The organization ranked 32nd on the assessment list -- the Christian-flavored anti-porn group Enough Is Enough, headed by bimbo-turned-activist Donna Rice Hughes, Flores's former colleague on the Congressionally-appointed Child Online Protection Act commission -- received $750,000, however.

More egregiously, the Best Friends Foundation, an abstinence bandwagon headed by morality maven William Bennett's wife, received $1.1 million -- twice the funding it requested -- despite placing 53rd.

None of the funding recipients offers sex education or provides abortion counseling. At no point in Flores's six years as grant administrator has he permitted grant money to go to any program, group, or agency dealing with gay and lesbian youth.

Of greenbacks & greens

The youth-service journal Youth Today raised questions about the grants earlier this year. Now, with the aid of anonymous former colleagues still at the agency, ex-OJJDP employee Scott Peterson has come forward to accuse Flores of cronyism and fraud. In June, his efforts resulted in a damning investigative report on ABC's Nightline, and hearings before U.S. Rep. Henry Waxman's (D-California) House Committee on Oversight and Government Reform. Subpoenaed to appear, Flores admitted that he had "initially" accepted a free round of golf at a St. Augustine fairway, but denied giving preference to First Tees.

ABC News discovered that Flores met with a World Golf Foundation official in 2007, and subsequently directed DOJ staff to help facilitate First Tee's grant application. Documents smuggled out of the OJJDP by anonymous career employees support Peterson's assertions that Flores routinely ignores the recommendations of DOJ's professional grant reviewers.

Flores was a New York prosecutor before joining the DOJ during the Reagan Administration. He and notorious anti-porn zealot Bruce Taylor were assigned to Attorney General Ed Meese's National Obscenity Enforcement Unit (NOEU), which in the early '90s became the more ostensibly high-minded Child Exploitation and Obscenity Section (CEOS), with Flores serving for a time as acting deputy chief. He helped conduct constitutionally dubious sting operations and was a driving force behind Operation Innocent Images, targeting putative child-porn trading on AOL.

After Bill Clinton succeeded George H.W. Bush as president, Flores followed Bruce Taylor to the National Law Center for Children and Families, a private, nonprofit resource for porn vigilantes. In 1999 to 2000, Flores served on a commission seeking unsuccessfully to craft a challenge-proof revision of the Child Online Protection Act (COPA), legislation repeatedly blocked and overturned as unconstitutional, most recently in July by the U.S. Third Circurt Court of Appeals.

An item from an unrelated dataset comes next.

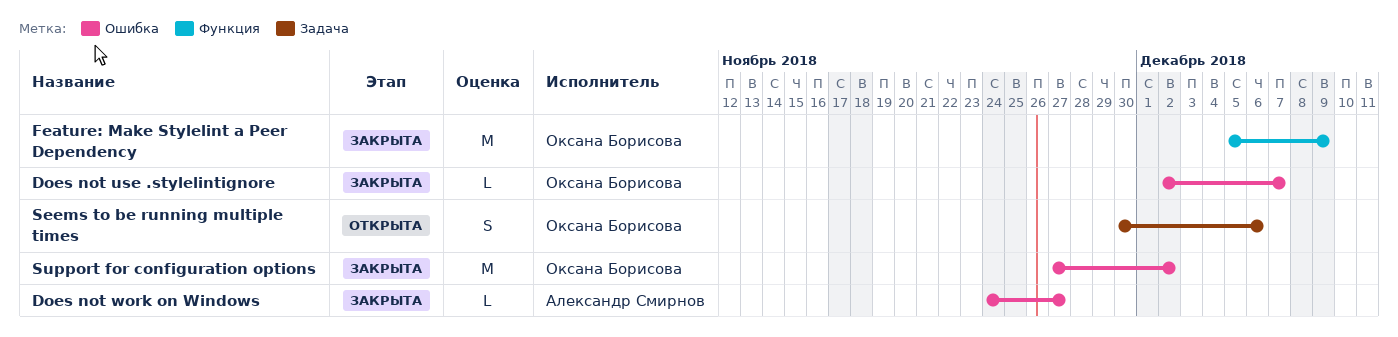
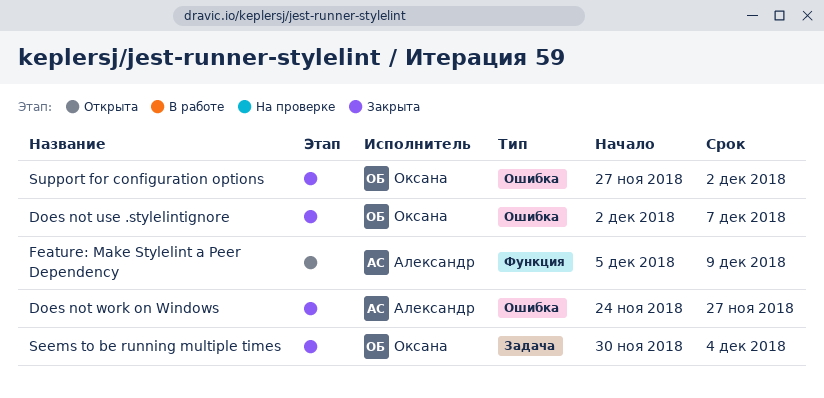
Feature: Make Stylelint a Peer Dependency, status: Закрыта -> Открыта
Feature: Make Stylelint a Peer Dependency, owner: Оксана Борисова -> Александр Смирнов
Seems to be running multiple times, status: Открыта -> Закрыта
Seems to be running multiple times, due: Dec 6 -> Dec 4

Early in George W. Bush's two-term reign, Flores returned to the DOJ in his present capacity. His official biography boasts that under his leadership, the Office of Juvenile Justice and Delinquency Prevention has "significantly increased the involvement of faith-based... organizations in its programming." A born-again father of three whose favorite movie is Frank Capra's It's a Wonderful Life, Flores frequently addresses Republican audiences hungry for bromides about old-time values.